Ten slotte zal de rechtbank op grond van artikel 27, vierde lid, OLW de gevangenhouding van
de opgeëiste persoon tot aan de tenuitvoerlegging van die vrijheidsstraf bevelen.

7.Slotsom

Nu is vastgesteld dat de weigeringsgrond van artikel 6a OLW van toepassing is en de rechtbank geen aanleiding ziet om af te zien van toepassing van die weigeringsgrond, dient de overlevering te worden geweigerd.

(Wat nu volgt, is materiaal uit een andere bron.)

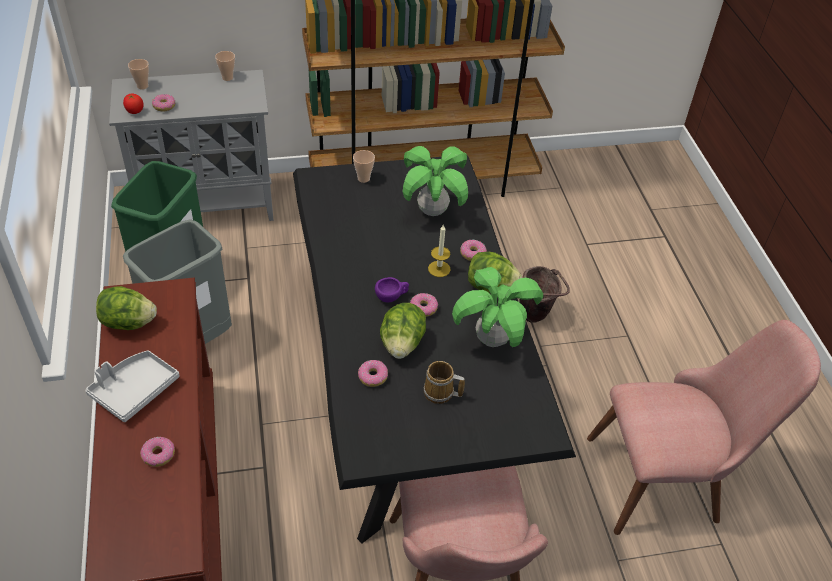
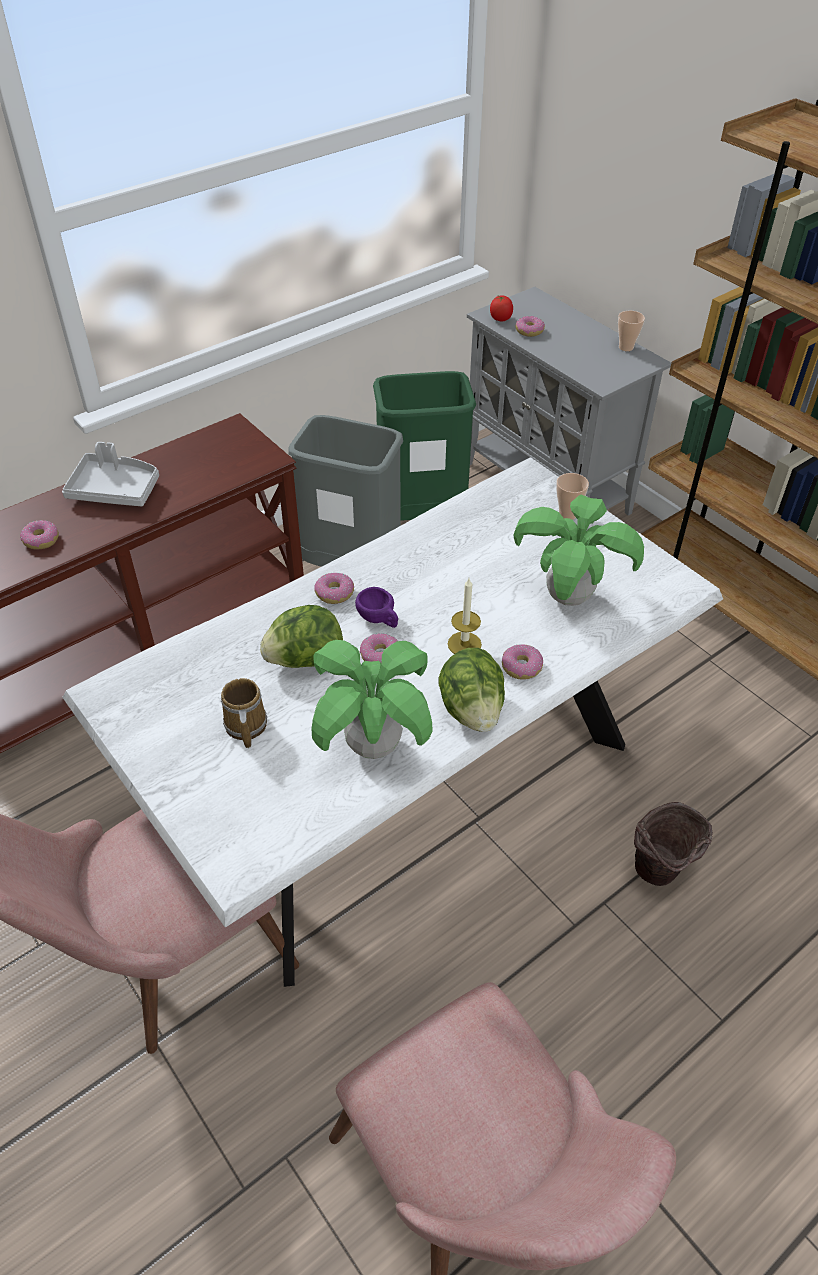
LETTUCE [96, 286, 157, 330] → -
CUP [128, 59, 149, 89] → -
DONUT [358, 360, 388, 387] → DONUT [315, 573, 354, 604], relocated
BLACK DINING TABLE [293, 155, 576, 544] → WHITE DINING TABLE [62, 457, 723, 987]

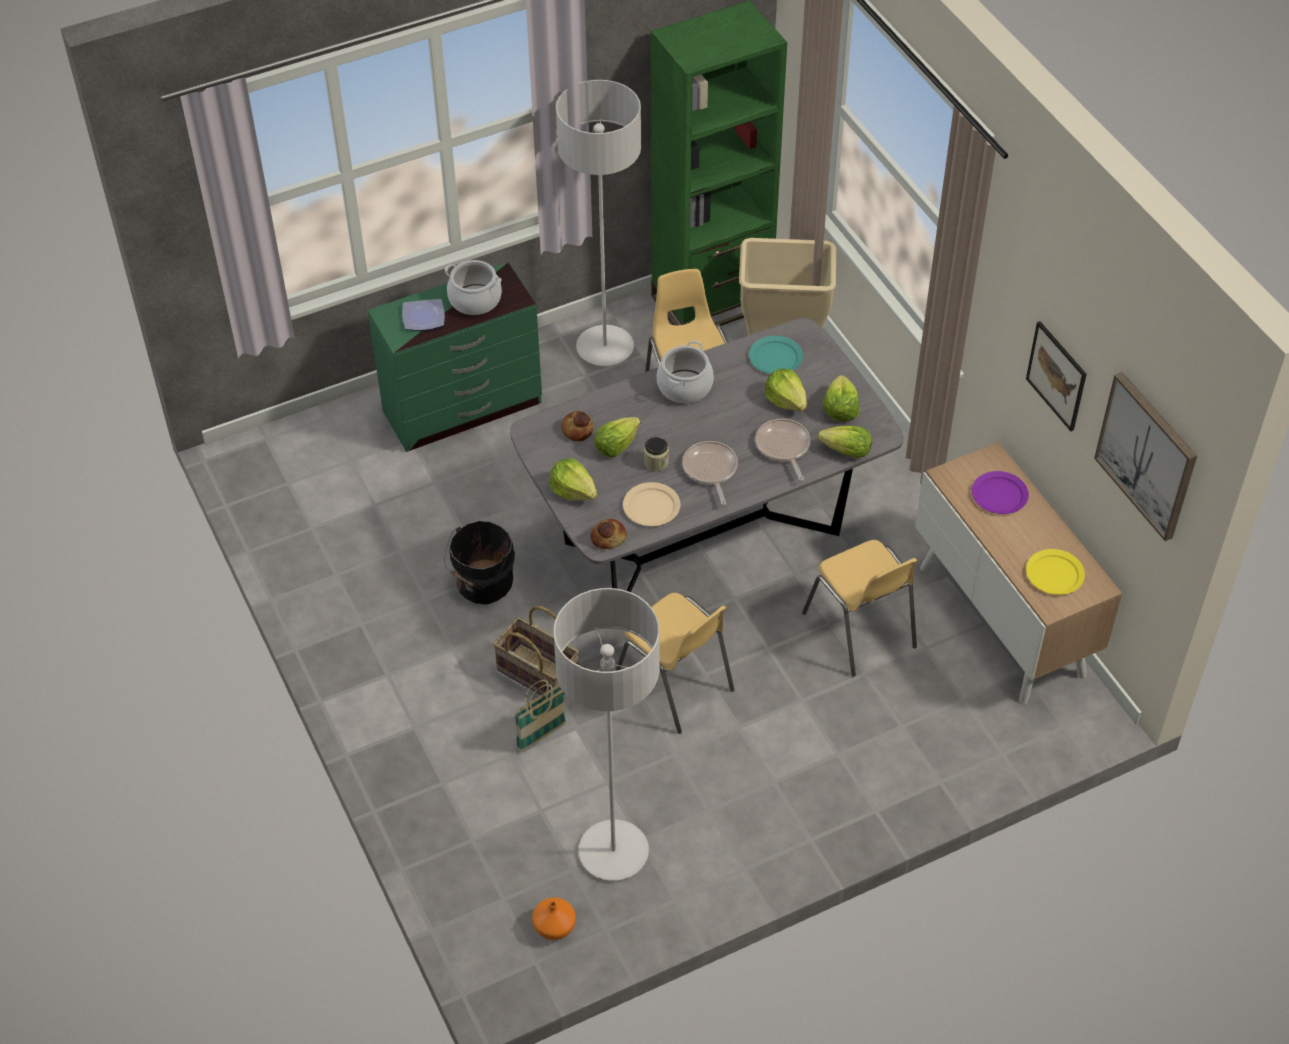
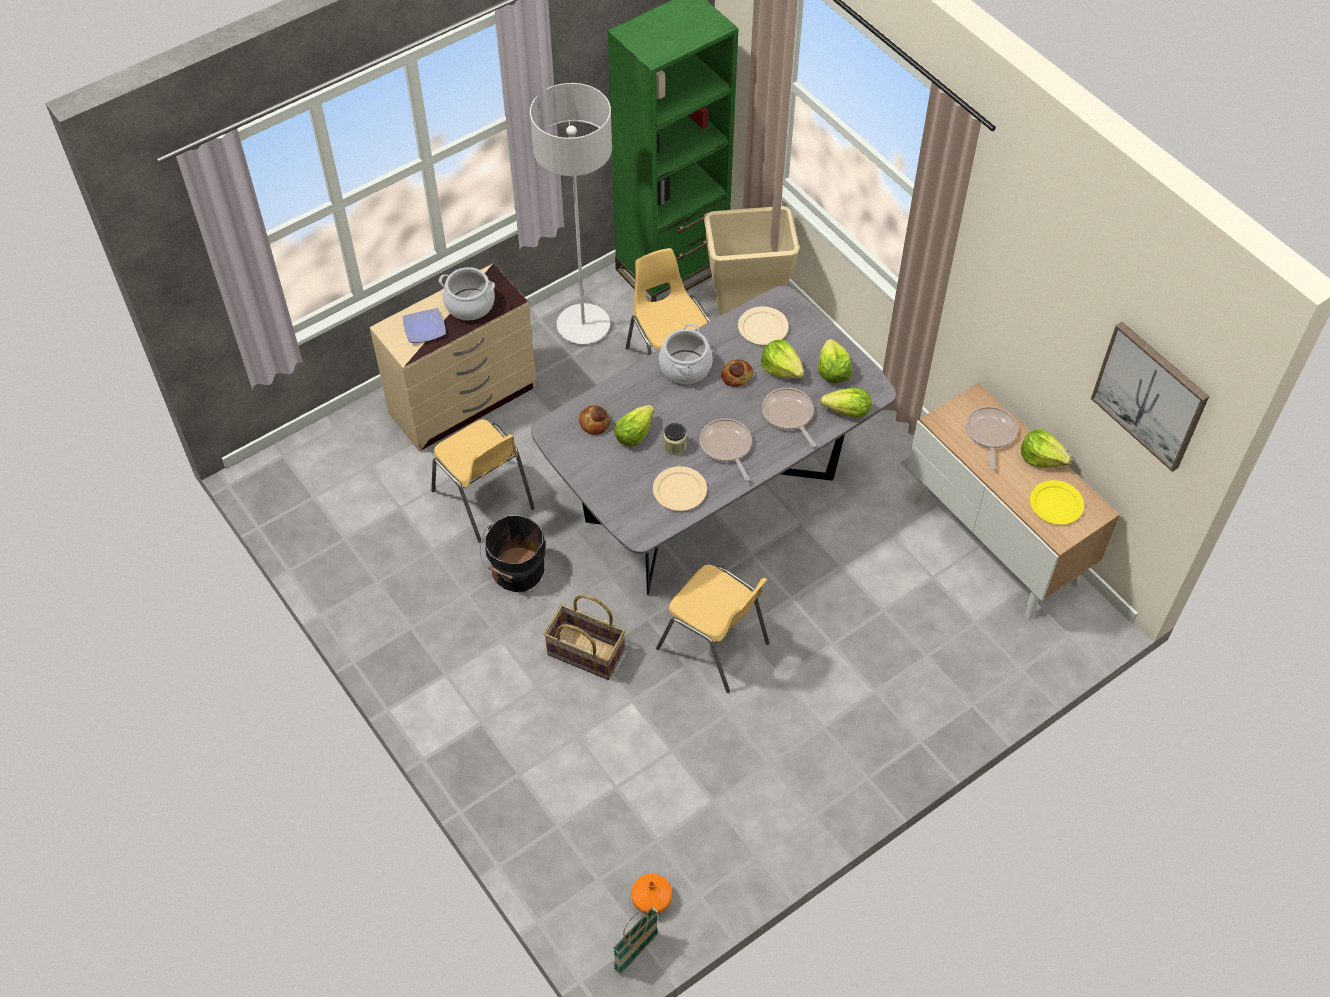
GREY FLOOR LAMP [554, 588, 660, 881] → -
PICTURE [1026, 321, 1087, 431] → -
BASKET [514, 680, 566, 752] → BASKET [613, 907, 658, 975], relocated
LETTUCE [550, 458, 597, 500] → LETTUCE [1021, 429, 1071, 468], relocated
BREAD [590, 519, 627, 549] → BREAD [721, 359, 753, 387], relocated
YELLOW CHAIR [802, 540, 917, 677] → YELLOW CHAIR [431, 419, 535, 543], relocated
PURPLE PLATE [972, 471, 1029, 514] → FRYING PAN [966, 406, 1018, 470]
GREEN DRESSER [368, 262, 542, 452] → BEIGE DRESSER [370, 263, 536, 451]
TURQUOISE PLATE [749, 336, 803, 374] → BEIGE PLATE [738, 306, 789, 345]

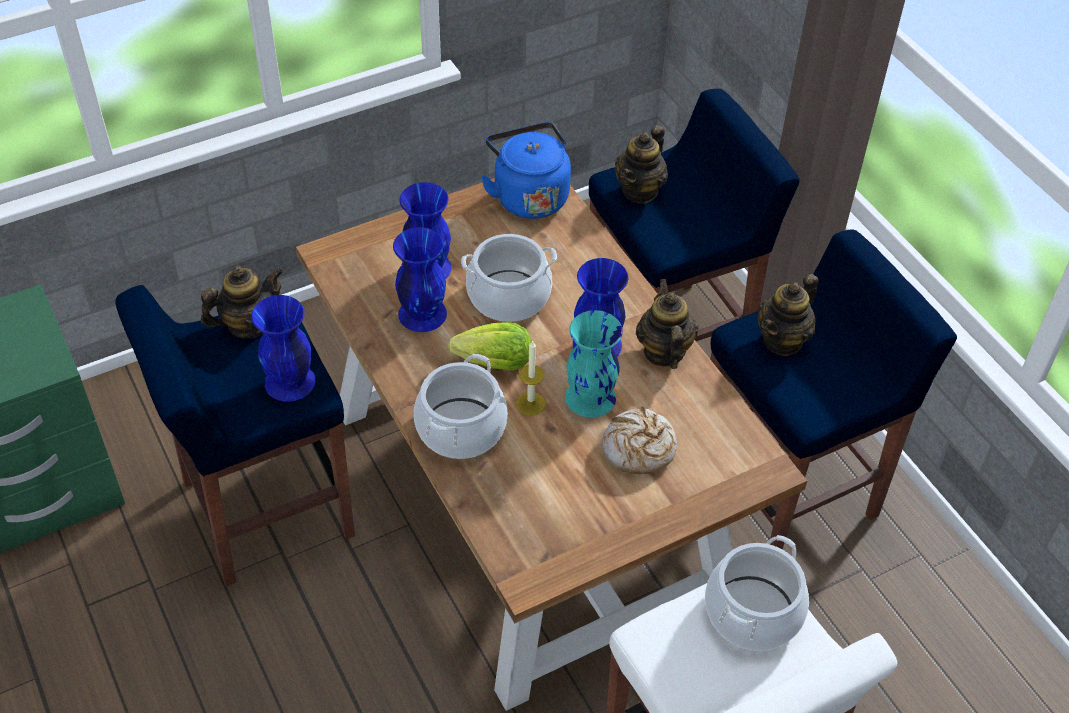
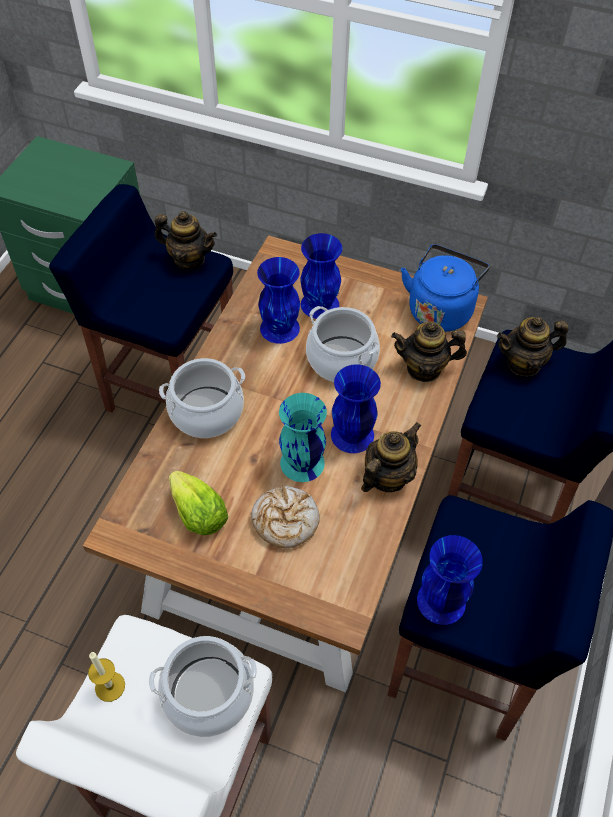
BLUE VASE [251, 295, 315, 402] → BLUE VASE [417, 535, 483, 625], relocated
LETTUCE [448, 322, 531, 371] → LETTUCE [169, 471, 228, 535], relocated
CANDLE [516, 340, 546, 415] → CANDLE [88, 652, 125, 702], relocated
TEAPOT [758, 274, 819, 356] → TEAPOT [391, 322, 467, 382], relocated

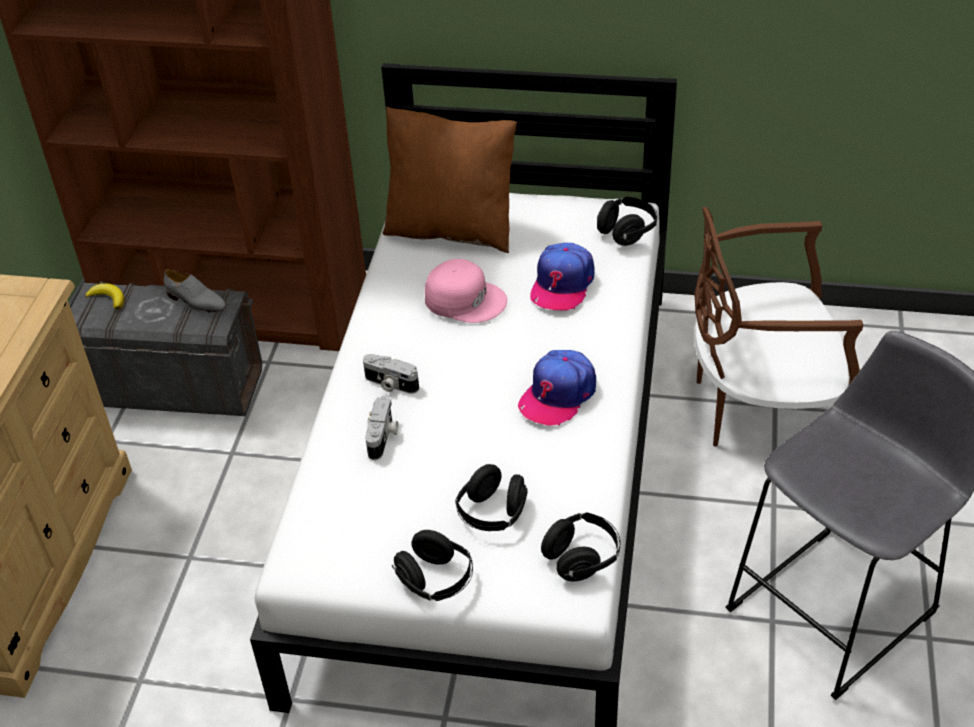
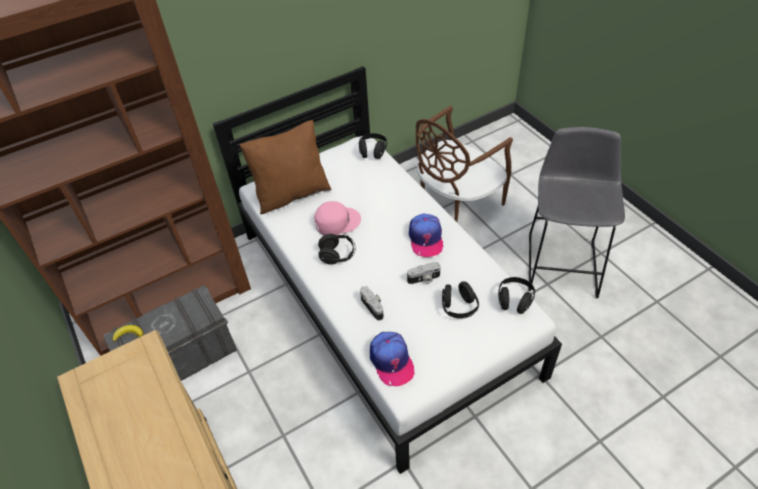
GREY SHOE [164, 269, 226, 313] → -
PHOTO CAMERA [363, 354, 419, 394] → PHOTO CAMERA [407, 262, 441, 284], relocated
BLACK HEADPHONES [392, 530, 473, 601] → BLACK HEADPHONES [318, 234, 355, 265], relocated
CAP [530, 243, 595, 311] → CAP [370, 332, 415, 386], relocated

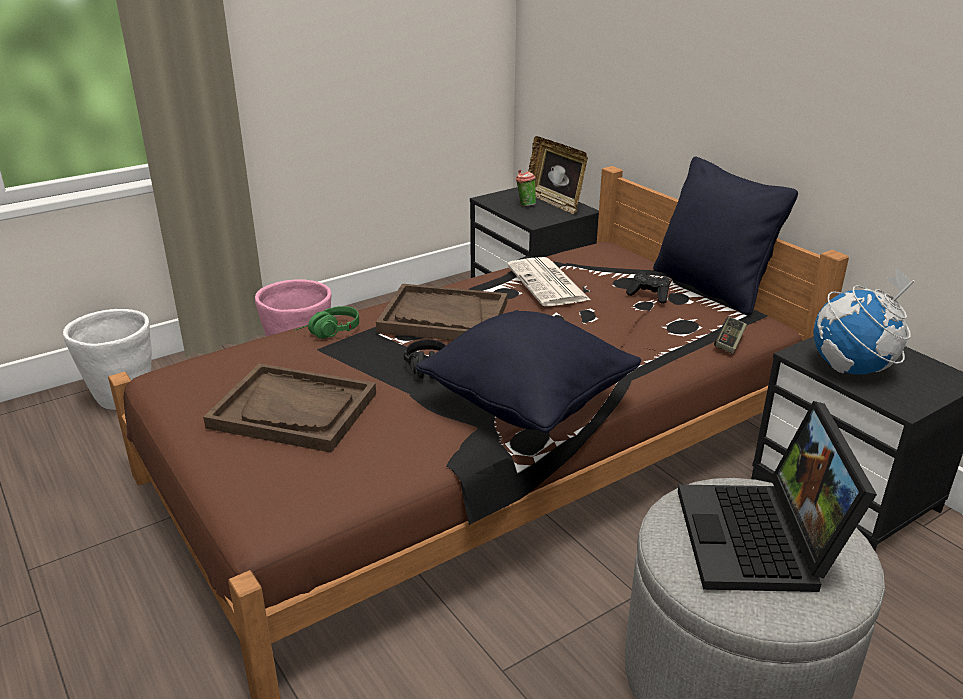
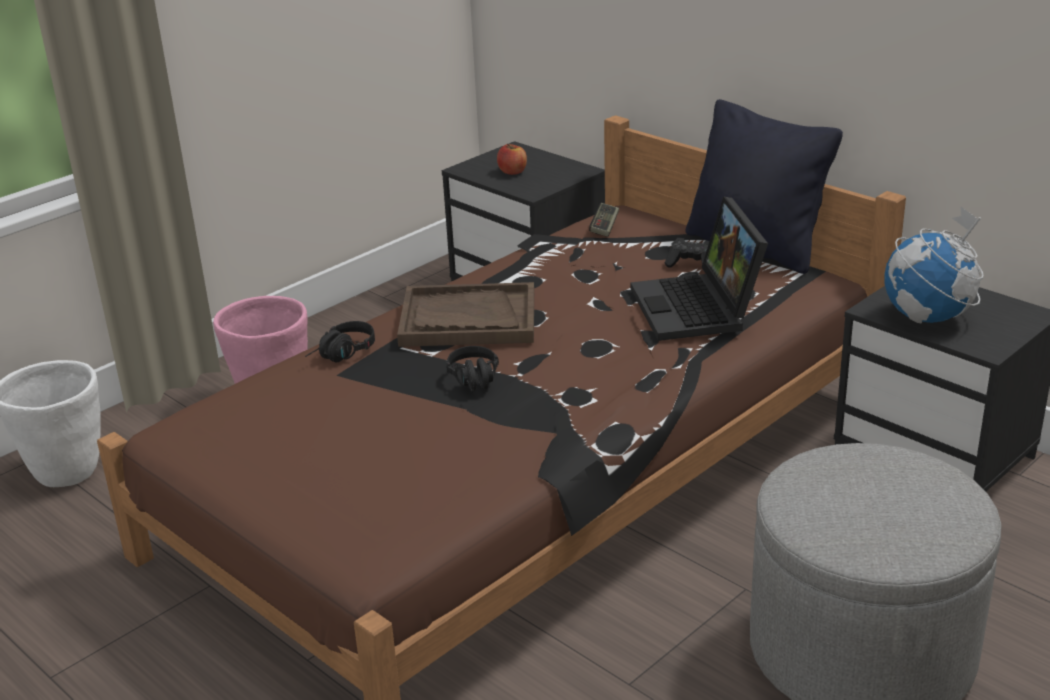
BROWN TRAY [203, 364, 376, 453] → -
BLACK PILLOW [416, 310, 641, 433] → -
NEWSPAPER [507, 257, 590, 306] → -
PICTURE FRAME [528, 136, 588, 214] → -
LAPTOP [678, 401, 877, 592] → LAPTOP [631, 196, 768, 341], relocated
GAME CONTROLLER [714, 317, 747, 354] → GAME CONTROLLER [589, 203, 619, 237], relocated
CUP [516, 169, 536, 207] → APPLE [497, 144, 527, 175]
GREEN HEADPHONES [295, 306, 359, 339] → BLACK HEADPHONES [305, 321, 375, 362]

8.Toepasselijke wetsbepalingen

De artikelen 310 en 311 Wetboek van Strafrecht en de artikelen 2, 5, 6a, 7 en 12 OLW.

9.Beslissing

WEIGERTde overlevering van
[opgeëiste persoon]aan
the Circuit Law Court inŚ
widnica(Polen);
BEVEELTde tenuitvoerlegging van de in overweging 3. bedoelde vrijheidsstraf in Nederland;
HEFT OPde overleveringsdetentie van
[opgeëiste persoon];
BEVEELT op grond van artikel 27 lid 4 OLWde gevangenhouding van
[opgeëiste persoon]tot aan de tenuitvoerlegging van de vrijheidsstraf. Dit bevel is apart opgemaakt.
Aldus gedaan door
mr. M.E.M. James-Pater, voorzitter,
mrs. R. Godthelp en W.B. van Bockel, rechters,
in tegenwoordigheid van mr. H.L. van Loon, griffier,
en uitgesproken ter openbare zitting van 20 juli 2022.
Ingevolge artikel 29, tweede lid, OLW staat tegen deze uitspraak geen gewoon rechtsmiddel open.